Adapted from the American Academy of Child and Adolescent Psychiatry (AACAP):

There is a great concern about the incidence of violent behavior among children and adolescents. This complex and troubling issue needs to be carefully understood by parents, teachers, and other adults.

Children as young as preschoolers can show violent behavior. While it can be developmentally normal for toddlers and very young children to hit or bite peers or caregivers, violent behavior in a child at any age should always be taken seriously. It should not be quickly dismissed as “just a phase they’re going through!”

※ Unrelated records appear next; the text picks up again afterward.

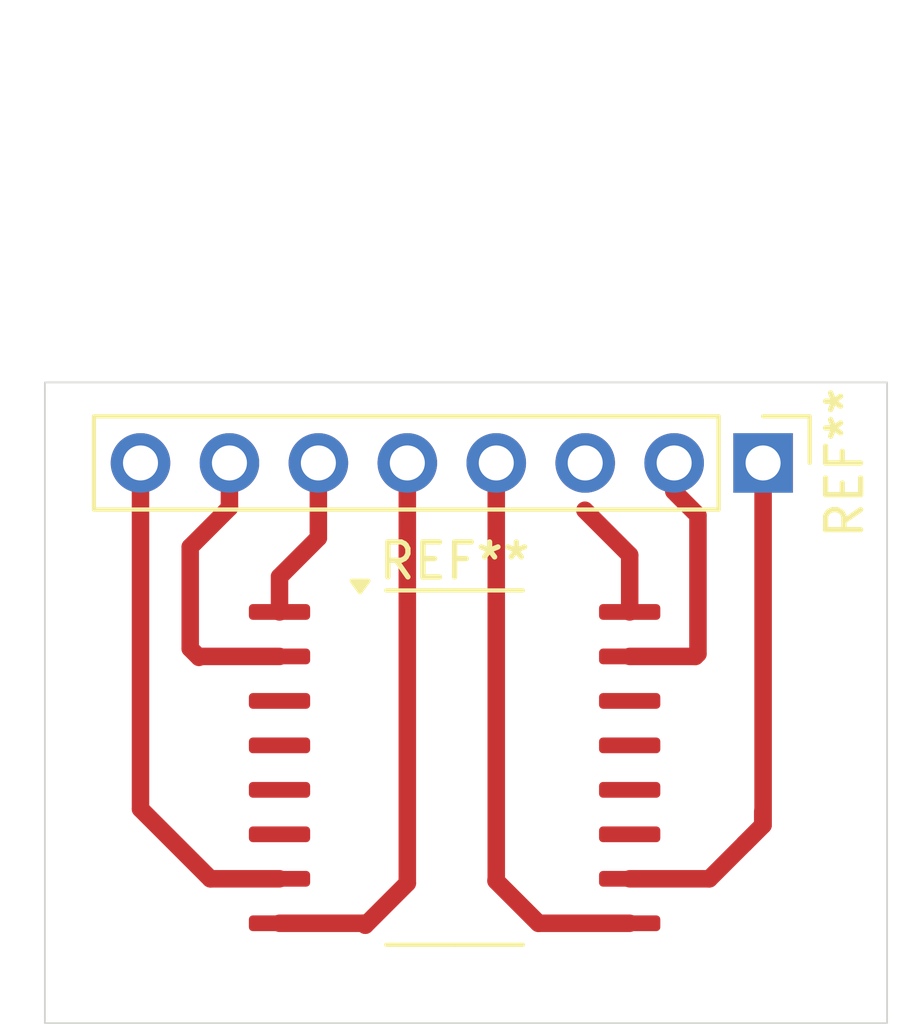
<source format=kicad_pcb>
(kicad_pcb
	(version 20240108)
	(generator "pcbnew")
	(generator_version "8.0")
	(general
		(thickness 1.6)
		(legacy_teardrops no)
	)
	(paper "A4")
	(layers
		(0 "F.Cu" signal)
		(31 "B.Cu" signal)
		(32 "B.Adhes" user "B.Adhesive")
		(33 "F.Adhes" user "F.Adhesive")
		(34 "B.Paste" user)
		(35 "F.Paste" user)
		(36 "B.SilkS" user "B.Silkscreen")
		(37 "F.SilkS" user "F.Silkscreen")
		(38 "B.Mask" user)
		(39 "F.Mask" user)
		(40 "Dwgs.User" user "User.Drawings")
		(41 "Cmts.User" user "User.Comments")
		(42 "Eco1.User" user "User.Eco1")
		(43 "Eco2.User" user "User.Eco2")
		(44 "Edge.Cuts" user)
		(45 "Margin" user)
		(46 "B.CrtYd" user "B.Courtyard")
		(47 "F.CrtYd" user "F.Courtyard")
		(48 "B.Fab" user)
		(49 "F.Fab" user)
		(50 "User.1" user)
		(51 "User.2" user)
		(52 "User.3" user)
		(53 "User.4" user)
		(54 "User.5" user)
		(55 "User.6" user)
		(56 "User.7" user)
		(57 "User.8" user)
		(58 "User.9" user)
	)
	(setup
		(pad_to_mask_clearance 0)
		(allow_soldermask_bridges_in_footprints no)
		(pcbplotparams
			(layerselection 0x00010fc_ffffffff)
			(plot_on_all_layers_selection 0x0000000_00000000)
			(disableapertmacros no)
			(usegerberextensions no)
			(usegerberattributes yes)
			(usegerberadvancedattributes yes)
			(creategerberjobfile yes)
			(dashed_line_dash_ratio 12.000000)
			(dashed_line_gap_ratio 3.000000)
			(svgprecision 4)
			(plotframeref no)
			(viasonmask no)
			(mode 1)
			(useauxorigin no)
			(hpglpennumber 1)
			(hpglpenspeed 20)
			(hpglpendiameter 15.000000)
			(pdf_front_fp_property_popups yes)
			(pdf_back_fp_property_popups yes)
			(dxfpolygonmode yes)
			(dxfimperialunits yes)
			(dxfusepcbnewfont yes)
			(psnegative no)
			(psa4output no)
			(plotreference yes)
			(plotvalue yes)
			(plotfptext yes)
			(plotinvisibletext no)
			(sketchpadsonfab no)
			(subtractmaskfromsilk no)
			(outputformat 1)
			(mirror no)
			(drillshape 1)
			(scaleselection 1)
			(outputdirectory "")
		)
	)
	(net 0 "")
	(footprint "Connector_PinHeader_2.54mm:PinHeader_1x08_P2.54mm_Vertical" (layer "F.Cu") (at 140.76 114.15 -90))
	(footprint "custom:SO-16_10.31x10.31mm_P1.27mm" (layer "F.Cu") (at 131.95 122.85))
	(gr_rect
		(start 120.25 111.85)
		(end 144.3 130.15)
		(stroke
			(width 0.05)
			(type default)
		)
		(fill none)
		(layer "Edge.Cuts")
		(uuid "715c3cb0-f4ff-4a55-b453-e1470aacd75f")
	)
	(segment
		(start 126.95 119.675)
		(end 124.675 119.675)
		(width 0.5)
		(layer "F.Cu")
		(net 0)
		(uuid "03a4c526-72fb-4bab-9311-f17b9cb12ecd")
	)
	(segment
		(start 138.9 115.65)
		(end 138.21 114.96)
		(width 0.5)
		(layer "F.Cu")
		(net 0)
		(uuid "0a1f2e69-99aa-4a6a-ac21-2e49601e5fd6")
	)
	(segment
		(start 134.345 127.295)
		(end 133.13 126.08)
		(width 0.5)
		(layer "F.Cu")
		(net 0)
		(uuid "1019dc8a-a753-46a5-adbf-de38c3daec30")
	)
	(segment
		(start 140.75 124.5)
		(end 140.75 124.1)
		(width 0.5)
		(layer "F.Cu")
		(net 0)
		(uuid "133ca31b-836e-4116-badf-d79c1a0ad19e")
	)
	(segment
		(start 136.95 116.78)
		(end 135.67 115.5)
		(width 0.5)
		(layer "F.Cu")
		(net 0)
		(uuid "1f184ebb-858f-4445-8cc2-51ade4b21cb7")
	)
	(segment
		(start 138.825 119.675)
		(end 138.9 119.6)
		(width 0.5)
		(layer "F.Cu")
		(net 0)
		(uuid "1f8ca993-09d8-4033-b638-28bf5563d6e8")
	)
	(segment
		(start 124.65 119.7)
		(end 124.4 119.45)
		(width 0.5)
		(layer "F.Cu")
		(net 0)
		(uuid "2209103d-da3c-4900-9082-bd30c7d4ebf3")
	)
	(segment
		(start 129.4 127.35)
		(end 130.6 126.15)
		(width 0.5)
		(layer "F.Cu")
		(net 0)
		(uuid "276ed91e-4a43-438f-92c3-f705cd2e7049")
	)
	(segment
		(start 122.98 124.03)
		(end 122.98 114.15)
		(width 0.5)
		(layer "F.Cu")
		(net 0)
		(uuid "319d40bd-5546-4424-af3b-3536a11a3697")
	)
	(segment
		(start 124.675 119.675)
		(end 124.65 119.7)
		(width 0.5)
		(layer "F.Cu")
		(net 0)
		(uuid "36e44001-f288-42f5-ab6c-5858376bfec8")
	)
	(segment
		(start 136.95 126.025)
		(end 139.225 126.025)
		(width 0.5)
		(layer "F.Cu")
		(net 0)
		(uuid "3795b65c-c664-4af2-9453-aa8027fb1465")
	)
	(segment
		(start 124.4 116.55)
		(end 125.52 115.43)
		(width 0.5)
		(layer "F.Cu")
		(net 0)
		(uuid "5417614d-8870-44a1-a074-2059f0d87e3f")
	)
	(segment
		(start 128.06 116.29)
		(end 128.06 114.15)
		(width 0.5)
		(layer "F.Cu")
		(net 0)
		(uuid "579b8961-7b5a-4c34-8b9e-44de98ba8f65")
	)
	(segment
		(start 140.76 124.49)
		(end 140.225 125.025)
		(width 0.5)
		(layer "F.Cu")
		(net 0)
		(uuid "5dbc8023-a341-40a3-92bf-e1ea1be16305")
	)
	(segment
		(start 133.14 114.15)
		(end 133.14 126.09)
		(width 0.5)
		(layer "F.Cu")
		(net 0)
		(uuid "6d32451e-ee9d-428f-b679-d71ccc8d585e")
	)
	(segment
		(start 126.95 127.295)
		(end 129.345 127.295)
		(width 0.5)
		(layer "F.Cu")
		(net 0)
		(uuid "79b1705c-5dd6-4e2b-afde-8ef2b5ad768d")
	)
	(segment
		(start 124.4 119.45)
		(end 124.4 116.55)
		(width 0.5)
		(layer "F.Cu")
		(net 0)
		(uuid "7d929a4d-24c5-4442-8de1-cb450fc870f2")
	)
	(segment
		(start 124.975 126.025)
		(end 122.98 124.03)
		(width 0.5)
		(layer "F.Cu")
		(net 0)
		(uuid "825b57f9-301a-4e07-9d38-6f2e88287c13")
	)
	(segment
		(start 130.6 126.15)
		(end 130.6 114.15)
		(width 0.5)
		(layer "F.Cu")
		(net 0)
		(uuid "85cf7ed2-9015-4669-bc50-1845709cad74")
	)
	(segment
		(start 125.52 115.43)
		(end 125.52 114.15)
		(width 0.5)
		(layer "F.Cu")
		(net 0)
		(uuid "86dba884-7731-4bc7-b3b8-70e3abf66711")
	)
	(segment
		(start 133.14 126.09)
		(end 134.345 127.295)
		(width 0.5)
		(layer "F.Cu")
		(net 0)
		(uuid "8c7a4ec3-97aa-455d-a1c3-4d9aa8dcdd91")
	)
	(segment
		(start 140.76 114.15)
		(end 140.76 124.49)
		(width 0.5)
		(layer "F.Cu")
		(net 0)
		(uuid "91c44024-56a6-4ba7-9748-437fec7be3c1")
	)
	(segment
		(start 126.95 118.405)
		(end 126.95 117.4)
		(width 0.5)
		(layer "F.Cu")
		(net 0)
		(uuid "946b9b4e-27cf-4408-9ed4-b393f23f2935")
	)
	(segment
		(start 140.225 125.025)
		(end 140.75 124.5)
		(width 0.5)
		(layer "F.Cu")
		(net 0)
		(uuid "ab23f6a7-604f-4012-abe6-055543e25bc6")
	)
	(segment
		(start 126.95 117.4)
		(end 128.06 116.29)
		(width 0.5)
		(layer "F.Cu")
		(net 0)
		(uuid "c28edc91-e8f0-4d2a-a285-b12a24407c65")
	)
	(segment
		(start 136.95 118.405)
		(end 136.95 116.78)
		(width 0.5)
		(layer "F.Cu")
		(net 0)
		(uuid "c9cf5b15-2cd2-4c18-b8dd-ad637e80471c")
	)
	(segment
		(start 139.225 126.025)
		(end 140.225 125.025)
		(width 0.5)
		(layer "F.Cu")
		(net 0)
		(uuid "d375e661-ede5-4e36-bdb2-92a772325407")
	)
	(segment
		(start 136.95 127.295)
		(end 134.345 127.295)
		(width 0.5)
		(layer "F.Cu")
		(net 0)
		(uuid "d80faa9b-7d64-4684-92fb-de73a0bf92a1")
	)
	(segment
		(start 136.95 119.675)
		(end 138.825 119.675)
		(width 0.5)
		(layer "F.Cu")
		(net 0)
		(uuid "d8a1a248-fe0c-45c1-a01a-c934e261d645")
	)
	(segment
		(start 126.95 126.025)
		(end 124.975 126.025)
		(width 0.5)
		(layer "F.Cu")
		(net 0)
		(uuid "dbead638-260b-4a8e-a6e8-1c0d3ec4749f")
	)
	(segment
		(start 138.9 119.6)
		(end 138.9 115.65)
		(width 0.5)
		(layer "F.Cu")
		(net 0)
		(uuid "de86965c-466e-4238-ae27-3747d3b9f448")
	)
	(segment
		(start 129.345 127.295)
		(end 129.4 127.35)
		(width 0.5)
		(layer "F.Cu")
		(net 0)
		(uuid "f93cef1f-a0c2-4cf8-98dc-828ff73f8aea")
	)
)

</source>
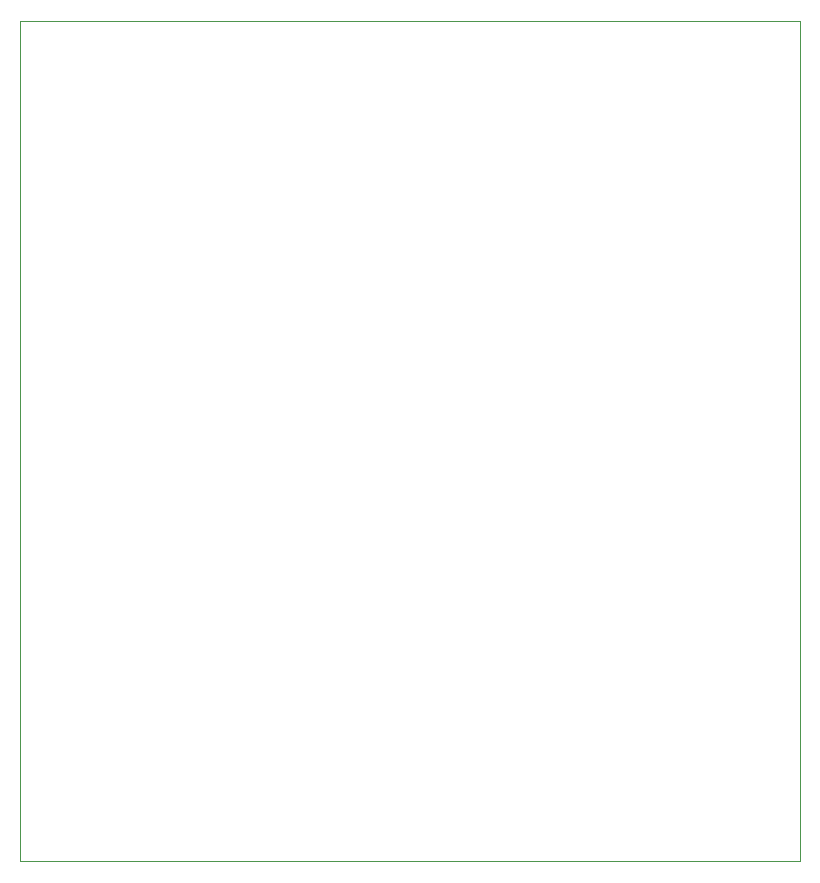
<source format=gbr>
%TF.GenerationSoftware,KiCad,Pcbnew,7.0.2*%
%TF.CreationDate,2023-11-02T12:22:51+01:00*%
%TF.ProjectId,stm_audio_board_V2,73746d5f-6175-4646-996f-5f626f617264,rev?*%
%TF.SameCoordinates,Original*%
%TF.FileFunction,Profile,NP*%
%FSLAX46Y46*%
G04 Gerber Fmt 4.6, Leading zero omitted, Abs format (unit mm)*
G04 Created by KiCad (PCBNEW 7.0.2) date 2023-11-02 12:22:51*
%MOMM*%
%LPD*%
G01*
G04 APERTURE LIST*
%TA.AperFunction,Profile*%
%ADD10C,0.100000*%
%TD*%
G04 APERTURE END LIST*
D10*
X182880000Y-45720000D02*
X248920000Y-45720000D01*
X248920000Y-116840000D01*
X182880000Y-116840000D01*
X182880000Y-45720000D01*
M02*

</source>
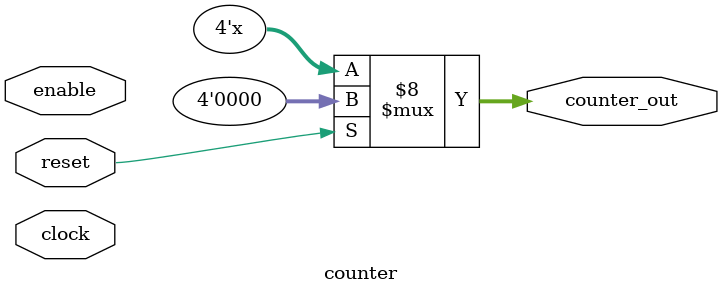
<source format=v>
`timescale 1ns / 1ps


module counter (
        clock , // Clock input of the design
        reset , // active high, synchronous Reset input
        enable , // Active high enable signal for counter
        counter_out // 4 bit vector output of the counter
    ); // End of port list
        
    //-------------Input Ports-----------------------------
    input clock ;
    input reset ;
    input enable ;
    
    //-------------Output Ports----------------------------
    output [3:0] counter_out ;
    
    //-------------Input ports Data Type-------------------
    wire clock ;
    wire reset ;
    wire enable ;

    reg [3:0] counter_out ;
    
    always @ (clock)
    begin : COUNTER // Block Name
      if (reset == 1'b1) begin
        counter_out <= 4'b0000;
      end
      else if (enable == 1'b1) begin
        counter_out <= counter_out + 1;
      end
    end // End of Block COUNTER

endmodule // End of Module scounter
</source>
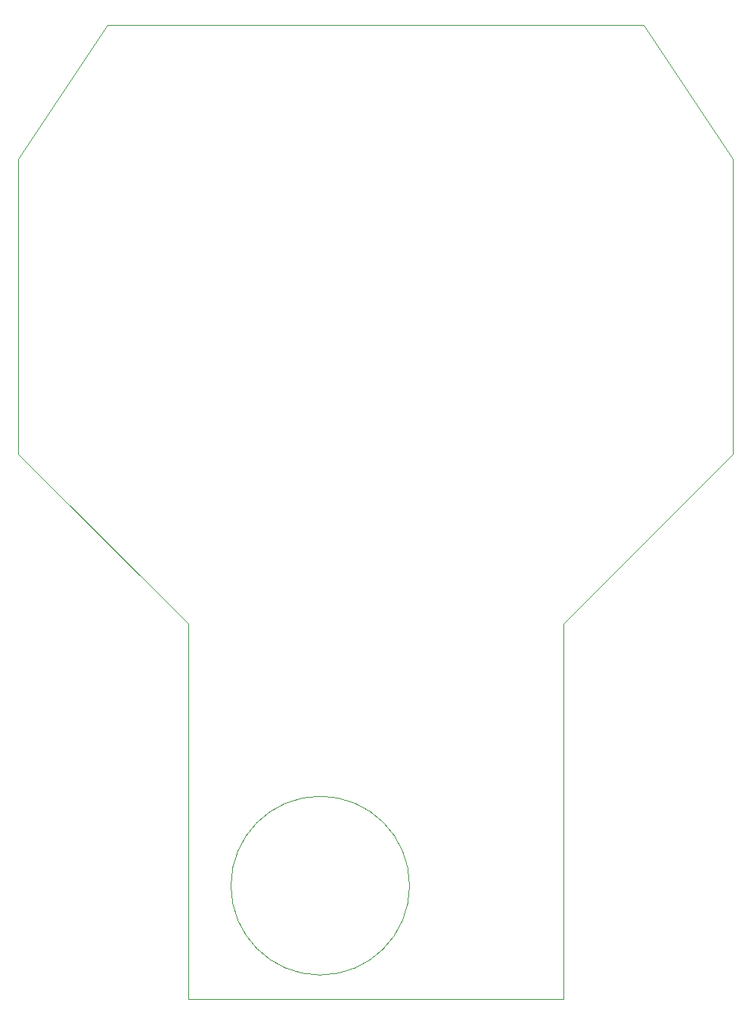
<source format=gbr>
G04 #@! TF.GenerationSoftware,KiCad,Pcbnew,(6.0.8)*
G04 #@! TF.CreationDate,2022-10-28T20:08:31+09:00*
G04 #@! TF.ProjectId,ORION_boost_v2,4f52494f-4e5f-4626-9f6f-73745f76322e,rev?*
G04 #@! TF.SameCoordinates,Original*
G04 #@! TF.FileFunction,Profile,NP*
%FSLAX46Y46*%
G04 Gerber Fmt 4.6, Leading zero omitted, Abs format (unit mm)*
G04 Created by KiCad (PCBNEW (6.0.8)) date 2022-10-28 20:08:31*
%MOMM*%
%LPD*%
G01*
G04 APERTURE LIST*
G04 #@! TA.AperFunction,Profile*
%ADD10C,0.100000*%
G04 #@! TD*
G04 APERTURE END LIST*
D10*
X104000000Y-117000000D02*
X85000000Y-98000000D01*
X165000000Y-65000000D02*
X165000000Y-98000000D01*
X95000000Y-50000000D02*
X155000000Y-50000000D01*
X165000000Y-98000000D02*
X146000000Y-117000000D01*
X85000000Y-65000000D02*
X95000000Y-50000000D01*
X155000000Y-50000000D02*
X165000000Y-65000000D01*
X146000000Y-159000000D02*
X146000000Y-117000000D01*
X104000000Y-117000000D02*
X104000000Y-159000000D01*
X85000000Y-98000000D02*
X85000000Y-65000000D01*
X104000000Y-159000000D02*
X146000000Y-159000000D01*
X128800000Y-146300000D02*
G75*
G03*
X128800000Y-146300000I-10000000J0D01*
G01*
M02*

</source>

Violent behavior in children and adolescents can include a wide range of behaviors: explosive temper tantrums, physical aggression, fighting, threats or attempts to hurt others (including thoughts of wanting to kill others), use of weapons, cruelty toward animals, fire setting, intentional destruction of property and vandalism.

If you are concerned about a child or teen’s violent behavior, arrange for a comprehensive evaluation by a qualified mental health professional. Pediatricians can refer you to qualified professionals in your area.

Treatment can help children and teens learn to change their behavior and cope with underlying feelings that may be triggering their violent actions. Treatment typically focuses on helping the child to learn how to control his/her anger and express it in appropriate ways; take responsibility for his/her actions; and accept consequences. In addition, any family conflicts, school problems, and community issues must be addressed.